Subsystem interactions would look like this:

Userspace runtime marks a control thread or cgroup and renews an active window when issuing or receiving a step-critical operation.
IRQ or completion paths consult the active window to bias CPU selection and delivery locality.
The scheduler prefers the home CPU, completion CPU, or same-LLC CPU while the window remains valid.
cpufreq and cpuidle apply bounded policy overrides only for the relevant CPUs and only while the window remains active.
Memory management accounts for TLB disturbance and optionally shields hot control-plane pages from needless perturbation.
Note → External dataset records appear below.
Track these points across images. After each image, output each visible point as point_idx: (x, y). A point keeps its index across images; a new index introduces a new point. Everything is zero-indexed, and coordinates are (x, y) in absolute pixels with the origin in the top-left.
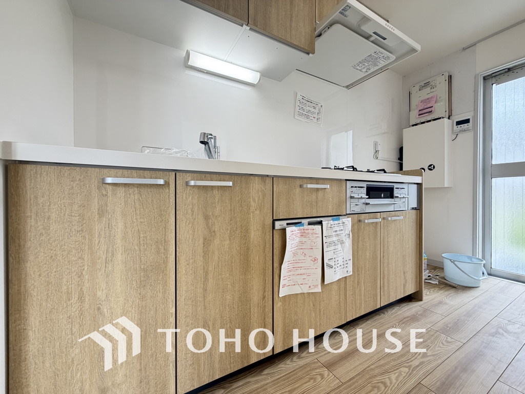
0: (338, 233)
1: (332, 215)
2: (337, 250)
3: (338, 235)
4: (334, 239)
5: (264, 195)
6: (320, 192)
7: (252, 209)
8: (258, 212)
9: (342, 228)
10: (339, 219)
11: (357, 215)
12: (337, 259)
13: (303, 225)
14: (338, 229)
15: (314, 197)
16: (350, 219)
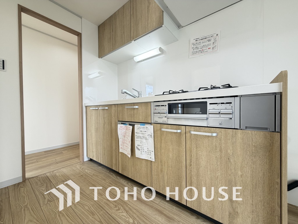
0: (143, 132)
1: (142, 122)
2: (142, 142)
3: (142, 134)
4: (141, 135)
5: (115, 111)
6: (135, 110)
7: (113, 116)
8: (114, 117)
9: (146, 131)
10: (144, 125)
11: (159, 125)
12: (142, 147)
13: (127, 125)
14: (143, 130)
15: (132, 112)
16: (152, 126)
11. If I Had to Prioritize the Patch Queue

I would not start by changing everything. I would stage the work in a way that makes proof easy.
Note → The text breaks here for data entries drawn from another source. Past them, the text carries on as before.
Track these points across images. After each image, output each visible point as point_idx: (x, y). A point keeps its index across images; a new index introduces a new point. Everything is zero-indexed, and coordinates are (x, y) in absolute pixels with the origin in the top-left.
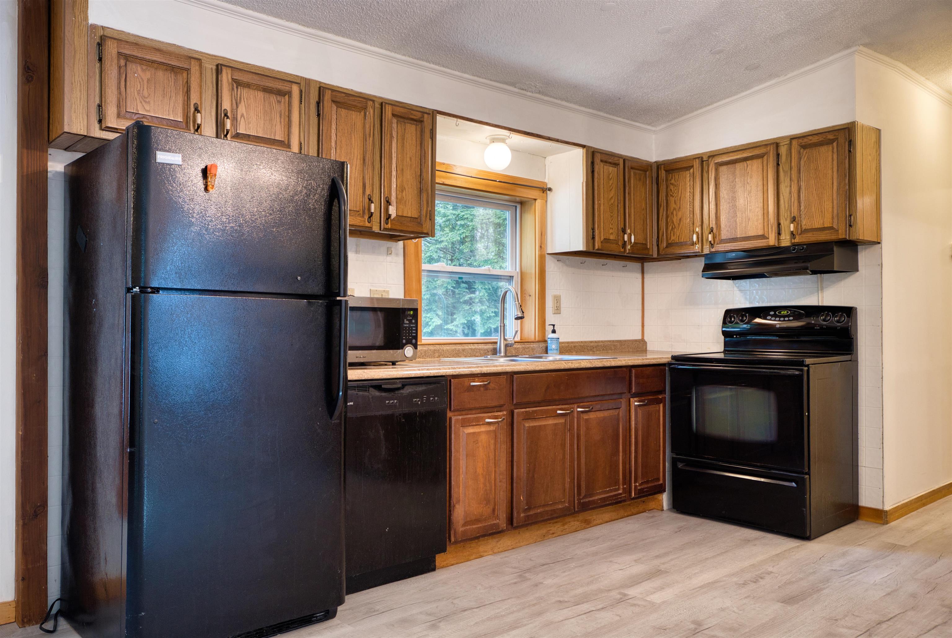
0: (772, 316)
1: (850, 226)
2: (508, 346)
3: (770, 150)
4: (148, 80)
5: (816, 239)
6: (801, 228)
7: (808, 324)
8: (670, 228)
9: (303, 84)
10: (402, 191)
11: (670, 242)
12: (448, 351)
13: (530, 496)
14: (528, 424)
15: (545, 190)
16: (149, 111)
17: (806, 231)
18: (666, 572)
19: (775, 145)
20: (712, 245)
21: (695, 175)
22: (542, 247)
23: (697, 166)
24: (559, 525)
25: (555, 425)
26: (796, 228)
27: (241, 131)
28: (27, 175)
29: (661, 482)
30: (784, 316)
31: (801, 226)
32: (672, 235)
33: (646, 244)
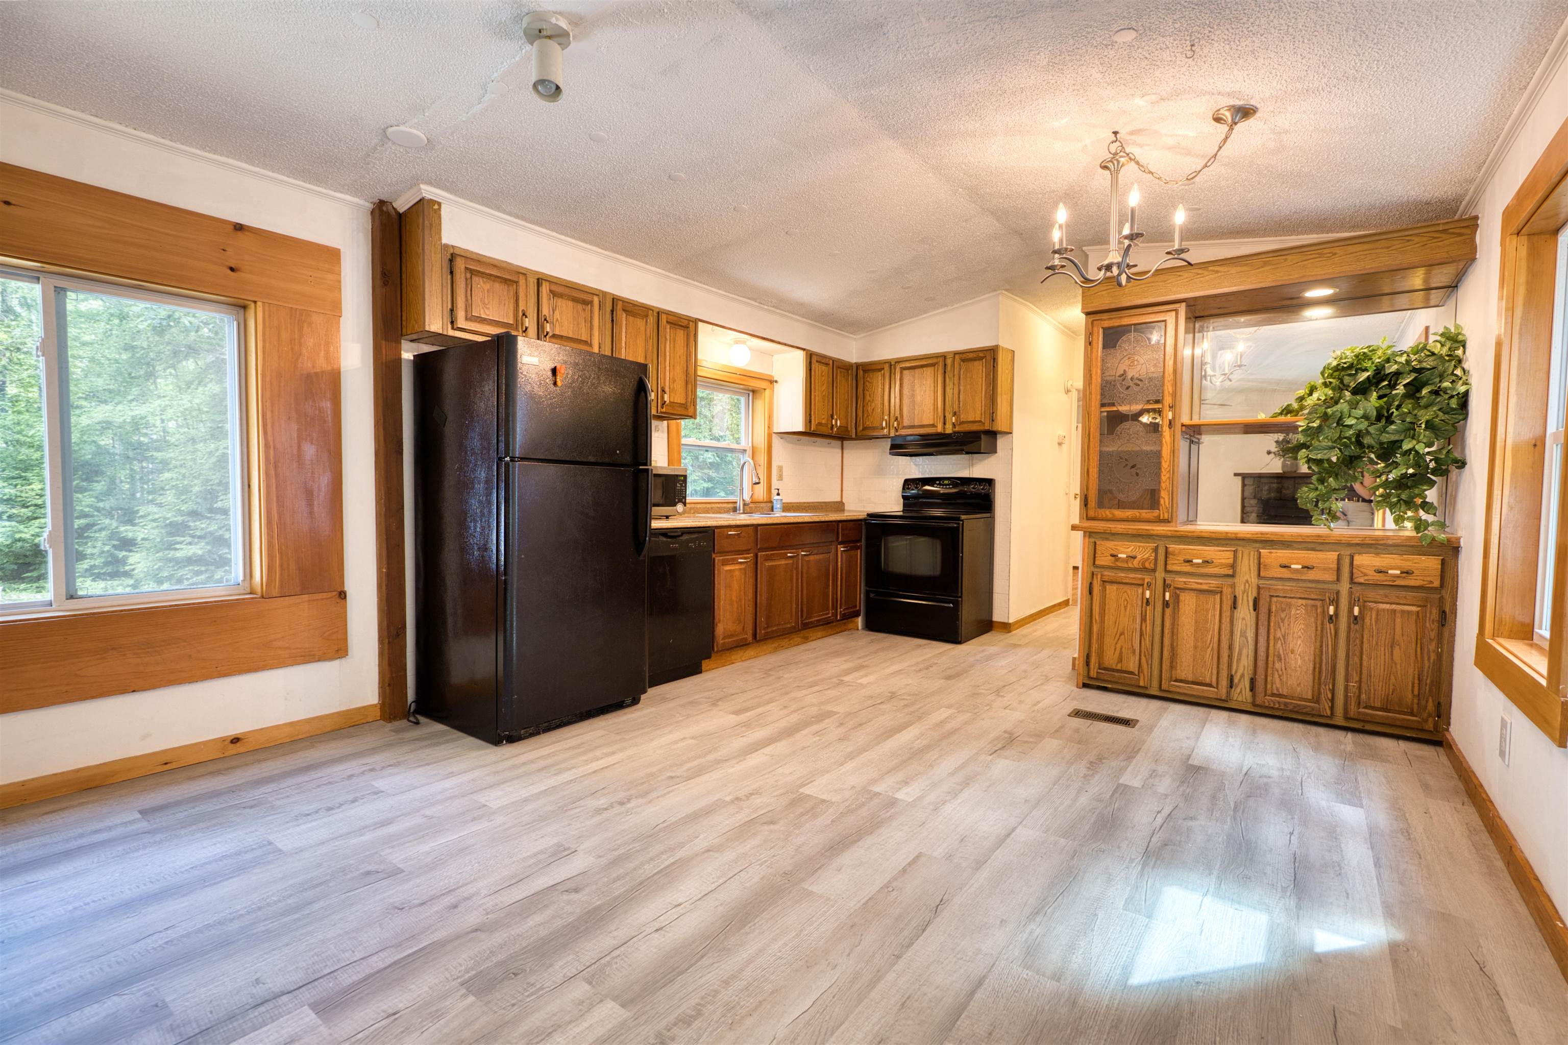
0: (938, 484)
1: (993, 420)
2: (745, 505)
3: (940, 360)
4: (488, 290)
5: (970, 429)
6: (960, 420)
7: (961, 490)
8: (866, 415)
9: (601, 295)
10: (674, 382)
11: (865, 425)
13: (768, 618)
14: (768, 564)
15: (772, 382)
16: (488, 315)
17: (963, 423)
18: (867, 666)
19: (943, 357)
20: (896, 430)
21: (885, 375)
22: (770, 425)
23: (887, 368)
24: (787, 640)
25: (786, 564)
26: (956, 420)
27: (557, 332)
28: (386, 362)
29: (858, 608)
30: (946, 485)
32: (867, 420)
33: (847, 427)
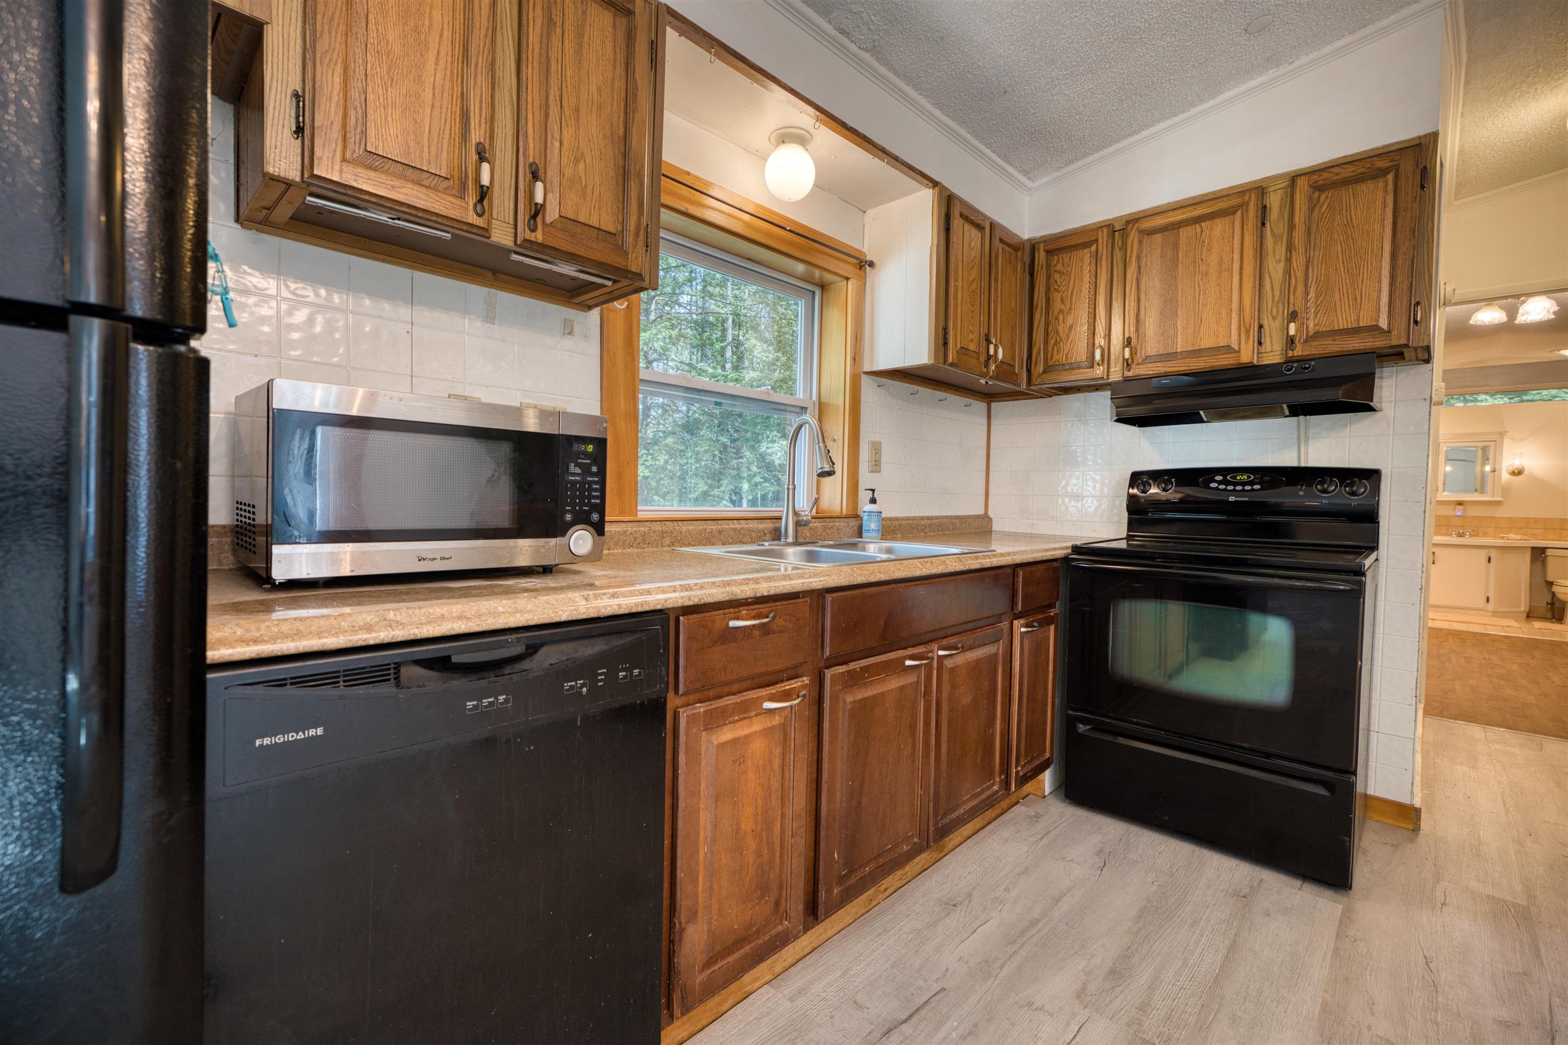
0: (1220, 483)
1: (1416, 322)
2: (800, 526)
3: (1250, 200)
5: (1340, 349)
6: (1307, 332)
8: (1053, 342)
10: (577, 161)
11: (1051, 363)
12: (690, 533)
13: (852, 846)
14: (852, 697)
15: (863, 264)
17: (1319, 335)
19: (1260, 190)
20: (1127, 368)
21: (1100, 254)
22: (856, 359)
23: (1105, 239)
25: (902, 689)
26: (1299, 330)
29: (1048, 755)
30: (1244, 484)
31: (1307, 328)
32: (1055, 352)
Phase	Primary subsystem	Deliverable	Proof of value
1	Observability	BPF step tracer joining completion, wakeup, frequency, idle, and TLB events	Tail-latency decomposition per agent step
2	Scheduler	Home CPU + anti-migration window for marked threads	Lower runnable_to_oncpu and fewer migrations per step
3	IRQ / completion	Affinity propagation for marked queues and sockets	Lower completion_to_runnable and remote_irq_ratio
4	ARM power path	Windowed uclamp / schedutil floor + shallow idle bias	Reduced freq_drop_between_steps and idle-exit debt
5	x86 topology hygiene	NUMA-home control plane + IRQ / housekeeping isolation	Lower remote memory and interrupt noise for orchestration cores
6	Memory	TLB disturbance accounting and control-plane reclaim guardrails	Reduced long-tail stalls correlated with mm activity

12. Architecture-Specific Bottom Line

ARM

Introduce short-lived active step windows integrated with schedutil and cpuidle.
Keep orchestration threads on a stable big-core or stable cluster home until the window expires.
Route IRQs and completion work to the same locality island.
Consider deterministic orchestration slots for the most latency-sensitive deployments.

x86

Choose a NUMA home for the control plane and keep wakeups local.
Isolate agent-critical CPUs from indiscriminate interrupt spray and housekeeping.
Measure and reduce TLB and page-table disturbance within step windows.
Treat topology discipline as more important than raw core count.

13. Final View

If you ask me what part of the ARM or x86 kernel stack I would change first to boost agentic performance, the answer is not “the model driver” and not “some generic AI acceleration path.” It is the part of Linux that decides what happens between one step and the next. That means wakeup placement, completion locality, power-state continuity, and memory stability.

On ARM, the real bug is often that the machine keeps trying to save power in the middle of an active reasoning conversation. On x86, the real bug is often that the machine has so much topology and background noise that it cannot preserve locality for a tiny but critical control thread. In both cases, the winning design is the same: teach the kernel that short orchestration gaps are not dead time. They are active time with deferred visibility.

The short version: if I had to redesign only three surfaces, I would redesign scheduler wakeups, IRQ-to-userspace completion, and memory-stability accounting, then attach bounded power policy on top. That is where the real step-function gains are.